Price action also comes after Italy's government said Wednesday it's aware of 322 cases of coronavirus, up from zero last week, that now span almost half of the country's 20 regions. Lombardy and Veneto regions both accounted for 283 cases between them, however.
So far 10 have succumbed to the disease in Italy and one has recovered, while cases have this week been discovered in Austria and Spain for the first time. Those are in addition to cases that continue to pile up in Japan, South Korea, Iran and other countries.
It's not known how the virus made its way to those EU countries but it clearly has and investors now have to confront the prospect of it disrupting European economies in the same way as it has done with China. Although the ease with which individuals can travel across Europe, much of which is effectively borderless, could mean it has already spread beyond Italy, Spain and Austria and that national and international authorities are simply unaware.
"Travel bans are one thing but how do you control for that when your borders are open?

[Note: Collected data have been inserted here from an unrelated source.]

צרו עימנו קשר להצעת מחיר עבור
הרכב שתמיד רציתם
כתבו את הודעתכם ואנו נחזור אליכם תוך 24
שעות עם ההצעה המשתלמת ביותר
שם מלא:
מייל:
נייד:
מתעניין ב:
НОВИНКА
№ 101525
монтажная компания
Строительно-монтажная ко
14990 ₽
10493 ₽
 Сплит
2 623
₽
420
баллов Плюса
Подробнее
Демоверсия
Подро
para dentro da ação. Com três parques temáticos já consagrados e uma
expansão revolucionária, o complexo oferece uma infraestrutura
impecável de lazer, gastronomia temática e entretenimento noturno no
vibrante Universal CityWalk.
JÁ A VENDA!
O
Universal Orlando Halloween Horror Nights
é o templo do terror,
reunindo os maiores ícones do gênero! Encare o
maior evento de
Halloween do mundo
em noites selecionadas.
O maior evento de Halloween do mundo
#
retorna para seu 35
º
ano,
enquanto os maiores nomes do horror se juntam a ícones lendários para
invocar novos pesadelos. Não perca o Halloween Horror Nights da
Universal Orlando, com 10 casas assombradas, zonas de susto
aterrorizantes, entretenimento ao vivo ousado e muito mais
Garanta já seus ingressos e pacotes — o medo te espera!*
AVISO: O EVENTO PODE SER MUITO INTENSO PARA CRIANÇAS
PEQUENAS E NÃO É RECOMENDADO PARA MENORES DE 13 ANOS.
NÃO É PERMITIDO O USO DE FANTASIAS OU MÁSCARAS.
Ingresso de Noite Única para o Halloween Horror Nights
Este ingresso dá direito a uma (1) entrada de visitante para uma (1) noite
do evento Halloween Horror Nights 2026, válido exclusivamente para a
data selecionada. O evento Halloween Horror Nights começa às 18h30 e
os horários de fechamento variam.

You ban a flight from China into Milan and the person will just fly through Frankfurt. So unless you do a China style border closing it will be a different containment strategy in the West than it was in China," says Brad Bechtel, a managing director of FX strategy at Jefferies. "One thing is clear, governments and central banks will move...governments may have no choice but to provide stimulus with this likely proving enough for even Germany to jump into the fiscal side. Italy already warning EU officials that budget targets are well out the door. If and when the virus issue passes we are going to end up in a world with a LOT more liquidity in it than we had even just 4 months ago."